On Friday I had one of my bright ideas. These never end well. The bright idea in question was to do my long run on the running track. I thought this was a good idea because a) it was New Year’s Eve and surely no one else would be there b) if something started to hurt I would be able to stop and not have to negotiate getting home in the cold c) I run faster on a track for the same amount of effort, therefore could get it done and go back to bed for a nap before EastEnders.
The problem with slow running on a track is that my brain sees a track and promptly says “ah, speedwork! Your pace should be starting with a 5!” For the first few kilometres I really tried to run slowly only to realise I was running at 5k pace and not Long Slow Run pace. Because running on a track is so much easier than running outside, it didn’t feel like that much effort, but my heart rate was definitely appropriate for a 5k. Unsurprisingly, while my pace remained good, my pacing certainly didn’t and dwindled with every kilometre. I unintentionally ran my fastest ever ten miles 1:55:48 (two minutes faster than the first ten miles of the 2016 Brighton Half…) and then I was so knackered that I slept for the rest of the day.
We will gloss over the fact that not only was the track full of the annoying running group who need every single lane to do very little actual running, there were two very cheery middle aged race walkers who were doing the proper hip swingy thing and walking considerably faster than I was running, calling out “well done” as they lapped me. Why must my life be plagued with these stupid fast walkers?
The next day was New Year’s Day. Much to my relief, parkrun has abandoned the stressful and chaotic practice of allowing people to partake in two parkruns on New Year and thus we had to choose just one. Camilla and I decided to head to Sunny Hill. I’ve been saving this for a special occasion but there haven’t been a lot of special occasions lately. It is the hilliest parkrun in London and it’s all tarmac and it has a delightful name. I was particularly pleased to see that despite the fact it was January there was actually a modicum of sunshine to help it live up to its name. There was, of course, more than a modicum of hill.
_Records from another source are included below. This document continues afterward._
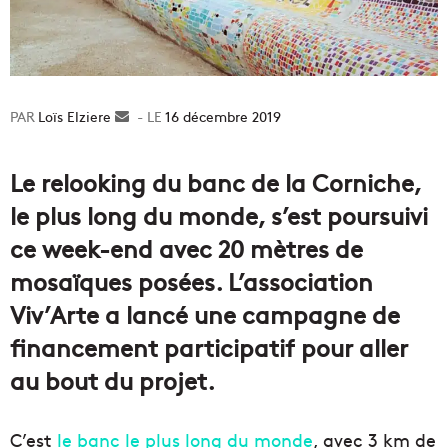
Loïs Elziere
Envoyer
16 décembre 2019
un
courriel
Le relooking du banc de la Corniche,
le plus long du monde, s’est poursuivi
ce week-end avec 20 mètres de
mosaïques posées. L’association
Viv’Arte a lancé une campagne de
financement participatif pour aller
au bout du projet.
C’est
le banc le plus long du monde
, avec 3 km de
The course starts with a “mini lap” round the middle of the park, which is quite hilly, and then two big laps, which are extremely bloody hilly. The worst/best hill is at the beginning of each big lap. It is similar to the Finsbury Park Hill, in that it starts with a medium incline and ends up ropes and poles kind of steep. It is dissimilar to Finsbury Park in that as soon as you get to the top you run back down the other side, which is equally steep, only to have to run all the way back up again on a different path, making you wonder why you bothered running down at all. There is also great potential to get distracted by views of Wembley Stadium or a particularly attractive rat and trip over a pot hole so I cannot emphasise enough: look where you are going. No, I didn’t fall over. But the potential was there.
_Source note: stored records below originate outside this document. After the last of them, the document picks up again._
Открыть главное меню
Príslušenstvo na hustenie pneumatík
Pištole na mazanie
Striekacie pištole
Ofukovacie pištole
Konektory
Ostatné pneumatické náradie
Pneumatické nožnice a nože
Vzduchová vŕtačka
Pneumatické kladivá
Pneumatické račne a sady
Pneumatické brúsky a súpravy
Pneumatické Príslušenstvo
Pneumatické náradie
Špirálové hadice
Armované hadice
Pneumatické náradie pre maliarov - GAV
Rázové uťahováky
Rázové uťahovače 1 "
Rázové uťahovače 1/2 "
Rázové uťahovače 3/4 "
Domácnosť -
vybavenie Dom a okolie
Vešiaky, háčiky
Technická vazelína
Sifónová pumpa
I was happy to walk the hills and take it fairly easily as I was still tired from the previous day and there is no point killing yourself trying to get a good time on a course like this. I could see Camilla not too far ahead of me and she is generally about five minutes faster than me so I figured I was actually doing quite well (or that she had lost the will to live). Unfortunately, everything was about to change. I was vaguely aware that my left leg was complaining a bit from the start but when you are me something always hurts and if I stopped every time something hurt I’d never run at all. However, as I passed the finish (and some smug already-finished people) I felt a pain in the back of my calf like I’d been bitten by a crocodile. Examining the offending limb and seeing an absence of crocodiles, I decided it must be a cramp and ineffectually pummelled it and wiggled my toes for a few seconds. I tried to run on but could barely put it on the floor. I tried again and actually did some proper stretches and the leg uncramped enough for me to hobble onwards, but only just. This is the closest I’ve come to DNFing a parkrun, there was still another 2k to go which seemed like a long way to go on one foot. I decided to see if I could get to the top of the hill and reevaluate. I walked most of the next kilometre and started to feel a bit better so I gingerly ran the last kilometre (which, helpfully, is nearly all downhill). I was hoping to salvage a narrow sub 40 but I just couldn’t make up enough time and finished in 40:50. I reckon it would have been about 37 minutes without the calamity, but obviously I’ll have to return to test that theory. I can confirm that the course was just as good as I’d hoped it to be, just a shame the athlete is not fit for purpose!